You needn't apologise, Father. You're more than welcome to rant here. Goodness knows I do enough of it. I didn't know the C of E in its golden era so I cannot comment on the changes, but I know where I feel as though I'm going home and why I could not be elsewhere.

Joe said...

Father--I for one would look forward to reading such a blog. ;)

Joseph Zollars

Merseymike said...

I understand what you say. As I move in the opposite direction to you - towards a fully-fledged , open universalism, and away from anything resembling traditional/orthodox Christianity, I recognise, as I think you do, that there are literally contradictory views encapsulated within the CofE. I don't believe it can continue for long. What, though, you view as Truth, I simply see as opinion. I don't believe there is such a thing as revealed truth (and if I'm honest, I'm thoroughly unattracted by the philosophies which are offered as such)

There is just an entirely different mindset,outlook and worldview between those who you may have once related to, and the way you see things now - to an extent I can relate to this as well given my move away from the revealed-truth type of Christianity towards a universalist christian humanism.

I think many liberal Christians actually think as I do and doubt the notion of revealed truth, but haven't jumped the rubicon of being able to express it openly.

I don;t think, however, that it has much to do with the sort of church culture you mention, which has far more to do with not thinking at all about anything very much! I find that sort of church environment as unstimulating and deadening as you do.

I only wish that genuine openness of thought and universalism had caught hold to the extent you perceive - I still see the church as being largely bound by outdated traditions and literal belief in 2000+year old books!

Michael said...

I think you're right that we do have some things in common, Mike. Despite what I've said above, tha majority of people who know me personally have been very respectful, so the shift and sifference hasn't really been that much ofa problem.

I agree with you about the C of E, and I find it interesting that, despite our movement in opposite directions, we have both arrived at the same conclusion that the C of E, in its current direction, is untenable as a continuing single body.

I, too, think that this is perhaps a good thing.

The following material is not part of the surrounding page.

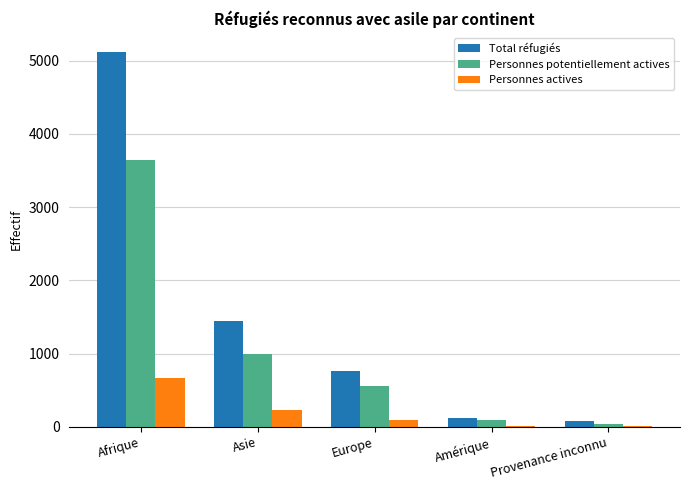

What is the maximum value for Personnes potentiellement actives?

3642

A split would certainly be more honest, in any case.

Let's see how things go.

duchessSoF said...

As a Yankee reading this blog, I enjoy the edifying education I receive here. Thank you.

M E R R Y C H R I S T M A S !!!

The young fogey said...

What bothered me at the time about 'To the Manor Born' was I assumed that Bedrich Polowicka/Richard DeVere was Catholic to begin with but had become Protestant as part of his social climbing, the same reason he changed his name. Then much later I learnt that many Czechs are indifferent to religion to begin with. (Not really different from the English.)

Anyway, Audrey Fforbes-Hamilton's answer reminded me of Dr Frank Senn's definition of modern religion - doing it not because you believe it's true but because it's materially useful to you somehow. It keeps the proles under control as good subjects, or it helps you advance your career. Anglicanism once had that prestige position in the US alongside Presbyterianism. Utilitarian. Speaking of America it also reminded me of that great agnostic of the 'Enlightenment' Thomas Jefferson, who as Virginian landed gentry was on the vestry (PCC) of his Anglican parish church not because he believed but because that's what men of his station did. Religion didn't come into it.

That said, well put, Fr Michael, on the past of the Church of England. It may make it into my blog.